Antônio Sérgio da Silva Arouca |
No Brasil em 1996 foram
apresentados vários projetos estabelecendo normas para as pesquisas com
animais, que culminaram em 2008 na Lei 11.794 – Lei Arouca(3), que normatizou os
procedimentos para uso científico de animais. Com a publicação desta lei,
obrigou-se a criar comissões de ética para uso de animais, as CEUAs, em cada
instituição de pesquisa, assim como o Conselho Nacional de Controle de
Experimentação Animal (Consea), que passou a ser o responsável por todas as discussões
referentes à criação e ao uso de animais em laboratórios científicos.
A UIPA NOS DIAS ATUAIS
Embora a defesa dos
animais tenha se intensificado apenas a partir da década de 1970, entrando
definitivamente na pauta da proteção aos direitos dos seres vivos, o tema já é
alvo de discussão há mais de um século. Regimentalmente a UIPA, da
mesma foram que todas as sociedade protetoras dos animais, se dedica a:
·
promover o reconhecimento dos direitos animais;
·
zelar pela execução e pelo aperfeiçoamento da legislação
pertinente;
·
denunciar os maus tratos às autoridades competentes;
·
reduzir estes mesmos danos e os seus impactos;
·
lutar contra o extermínio de cães e gatos perpetrado pelas
autoridades sanitárias (a ação das famosas “carrocinhas”);
·
evitar a morte de animais saudáveis;
·
eliminar a visão utilitarista dos animais, que os considera
“feitos para prazer e deleite da humanidade”;
·
lutar contra a vivissecção;
·
abrigar animais abandonados, acidentados ou vítimas de maus
tratos;
·
promover campanhas de esterilização e adoção de animais
domésticos, com ênfase nos animais de estimação.
Mesmo com uma história
tão longa a legislação do Brasil deixa muito a desejar. O Código Brasileiro
penaliza os maus tratos em diversas situações como:
·
exploração de espécies nativas ou exóticas, para apresamento ou
recolhimento (utilização como alimento, decoração, emprego não autorizado em
pesquisas e estudos, etc.);
·
aplicação de castigos físicos ou tratamentos dolorosos ou
degradantes;
·
extermínio de espécies (ou exposição a riscos de extinção).

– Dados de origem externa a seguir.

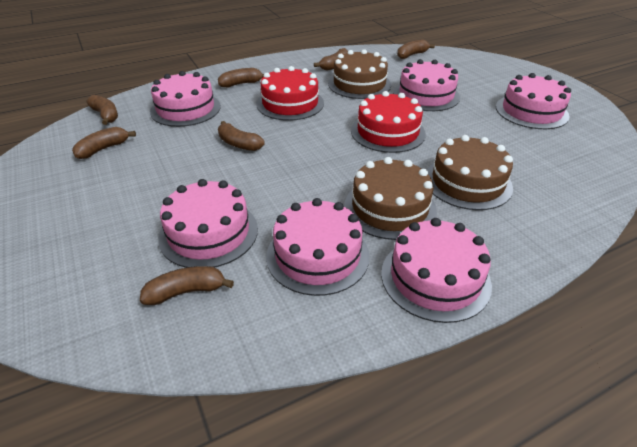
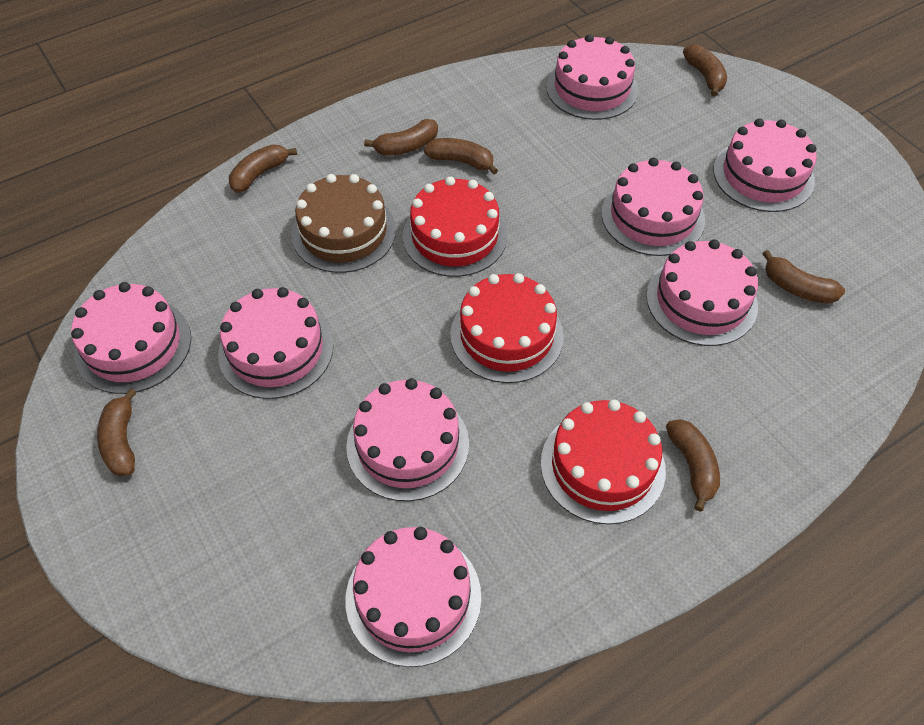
brown cake: 3 -> 1
pink cake: 6 -> 8
red cake: 2 -> 3

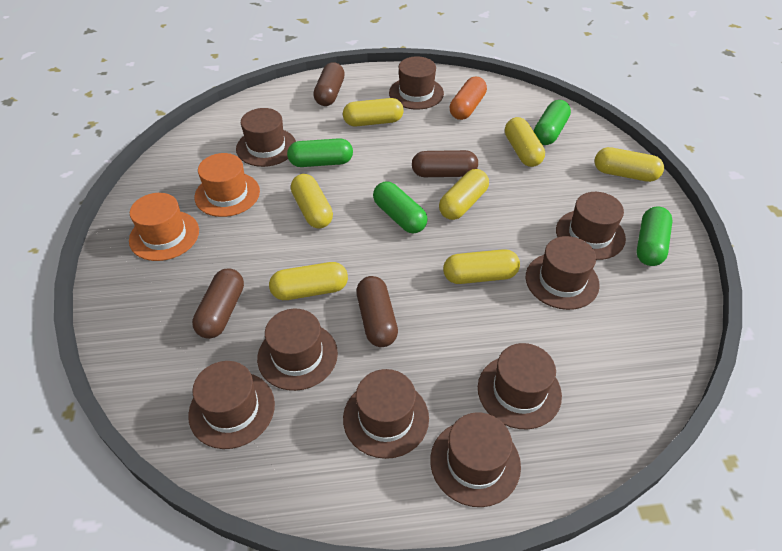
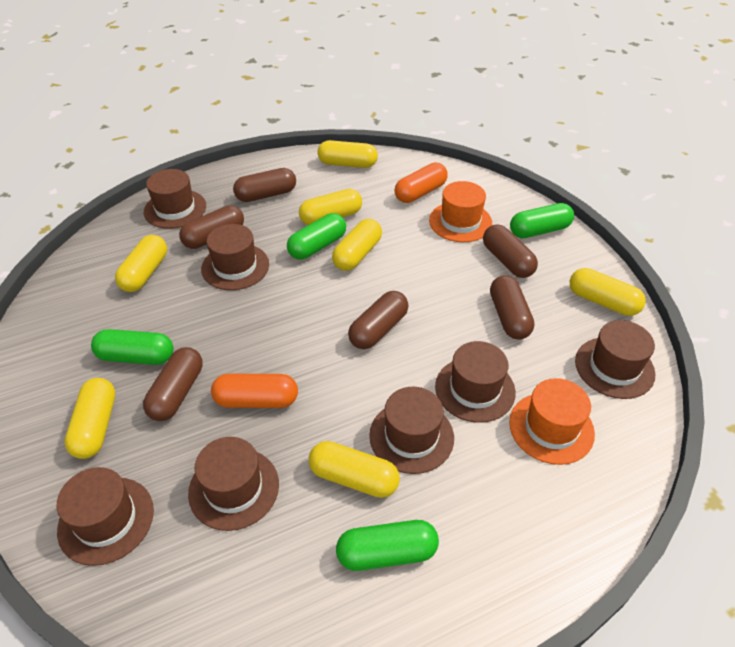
brown capsule: 4 -> 6
brown hat: 9 -> 7
orange capsule: 1 -> 2

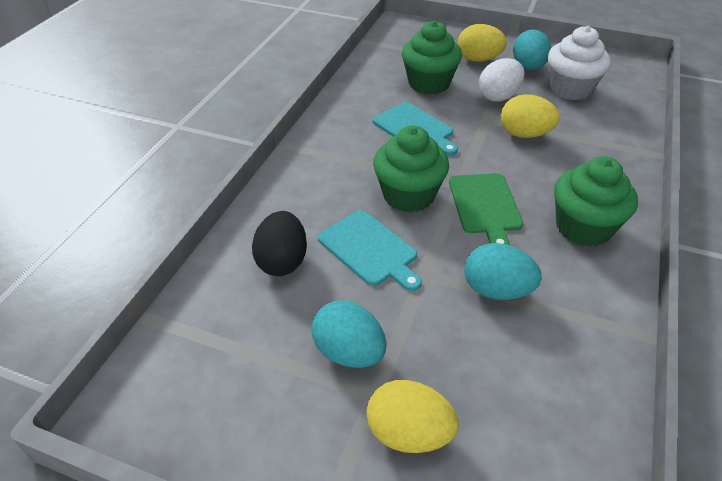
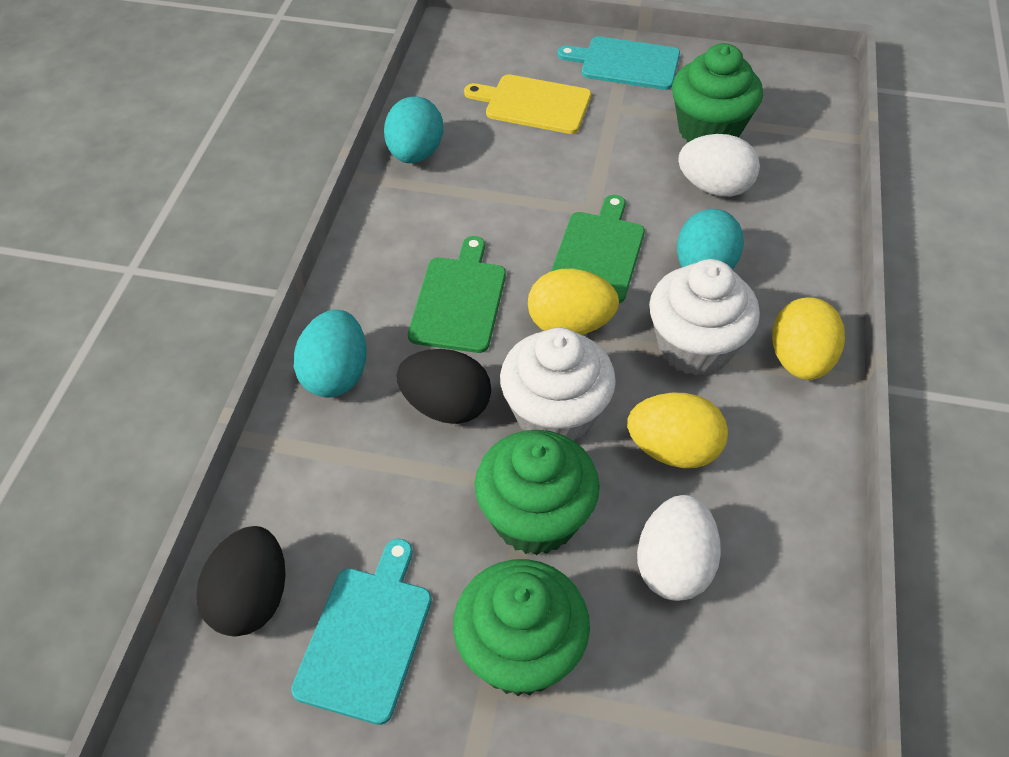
black egg: 1 -> 2
green cutting board: 1 -> 2
white cupcake: 1 -> 2
white egg: 1 -> 2
yellow cutting board: 0 -> 1

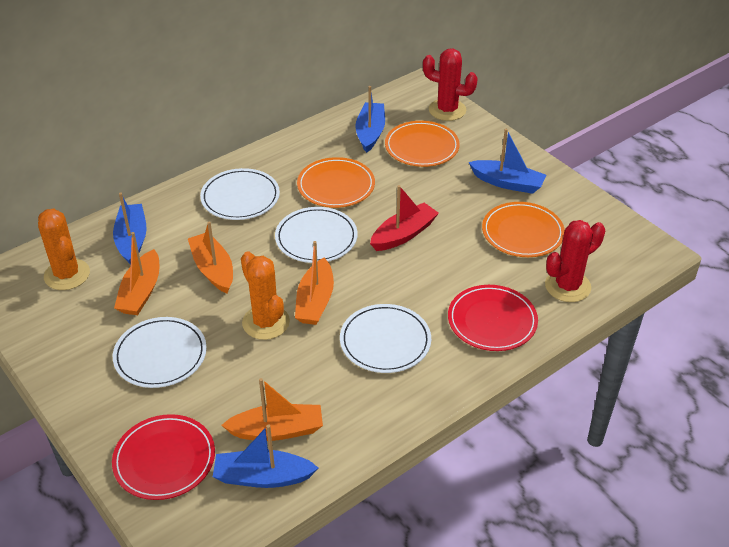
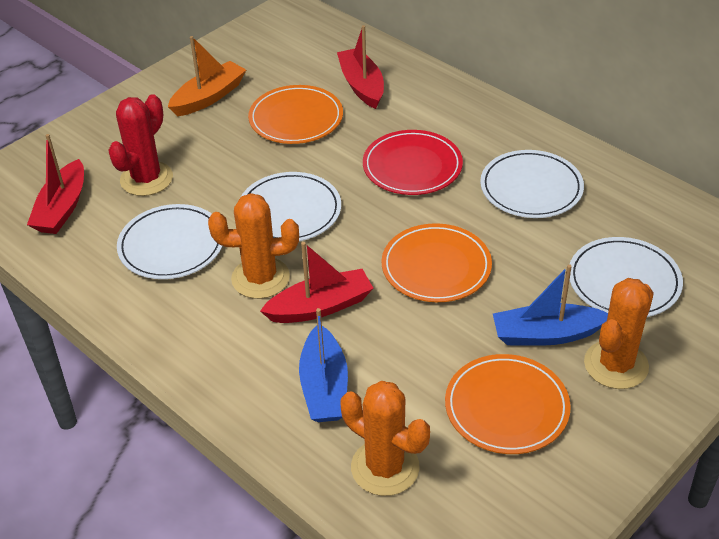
blue boat: 4 -> 2
orange boat: 4 -> 1
orange cactus: 2 -> 3
red boat: 1 -> 3
red cactus: 2 -> 1
red plate: 2 -> 1

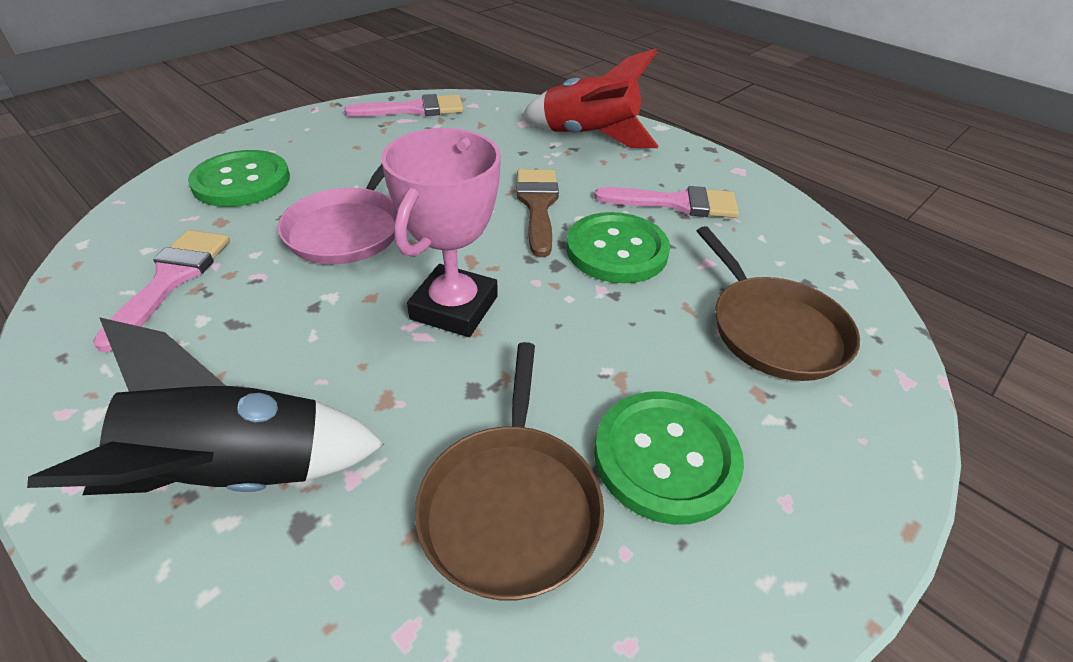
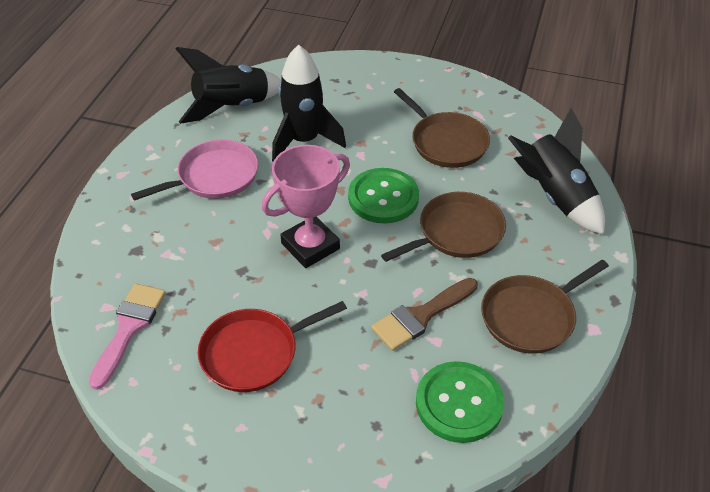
black rocket: 1 -> 3
brown pan: 2 -> 3
green button: 3 -> 2
pink brush: 3 -> 1
red pan: 0 -> 1
red rocket: 1 -> 0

As penalidades impostas, no entanto, variam de três meses a um
ano de reclusão, acrescidos ou não de multa pecuniária. As leis brasileiras, no
entanto, permitem a conversão de penas inferiores a quatro anos em “prestação
de serviços comunitários” _ e mesmo quando são superiores, não são aplicáveis
no caso de réus primários com bons antecedentes e endereço fixo.
A atual lei de Crimes
Ambientais, contém avanços, porém apresenta um caráter diferenciado, por ter
sido outorgada em discrepância com o Código Penal, sendo por isso difícil a
efetivação de um castigo, mesmo em caso de morte ou invalidez permanente de
animais.
(1)
Claude Bernard nasceu em Saint Julien no ano de 1813 e morreu em
Paris em 1878, foi médico e fisiologista francês, entre várias qualidades como
a de dramaturgo, ficou mundialmente conhecido por ser um dos precursores da
medicina experimental. Deu aulas no Collège de France, Sorbonne depois no Museu
Nacional de História Natura, foi um dos principais iniciadores da linha: observação
– hipótese – experiência – resultado – interpretação – conclusão.
(2)
Richard Martin nasceu na Irlanda no condado de Galgway em 1754 e
morreu em 1834 na França, foi um político da Câmara dos Comuns que lutou
bravamente pela implantação de leis de proteção aos animais que focou conhecida
como Martin Act, tanto que o Rei George IV o apelidou de “Humanity Dick”, que
significava o nada nobre apelido de Pênis(pau) da Humanidade. Juntamente com o
Reverendo Arthur Broone criou a primeira sociedade instituída legalmente de
proteção aos animais a RSPCA – Royal Society for the Prevention of Cruelty to
Animals.
(3)
Antônio Sérgio de Silva Arouca, nasceu em 1941, formou-se como
médico sanitarista e militante do partidão até o mesmo transformar-se em PPS,
como parlamentar médico, Arouca, como era mais conhecido, procurou debater
predominantemente em questões das áreas de Saúde, Ciência e Tecnologia, foi
deputado federal por dois mandatos, faleceu em 2003 com 61 anos de um câncer no
intestino.
Fontes:
WIKIPEDIA
GOLDIM,José Roberto & RAYMUNDO, Marcia Mocelin. Pesquisa em
Saude e os Direitos dos Animais. 2 ed. Porto Alegre, HPCA, 1997.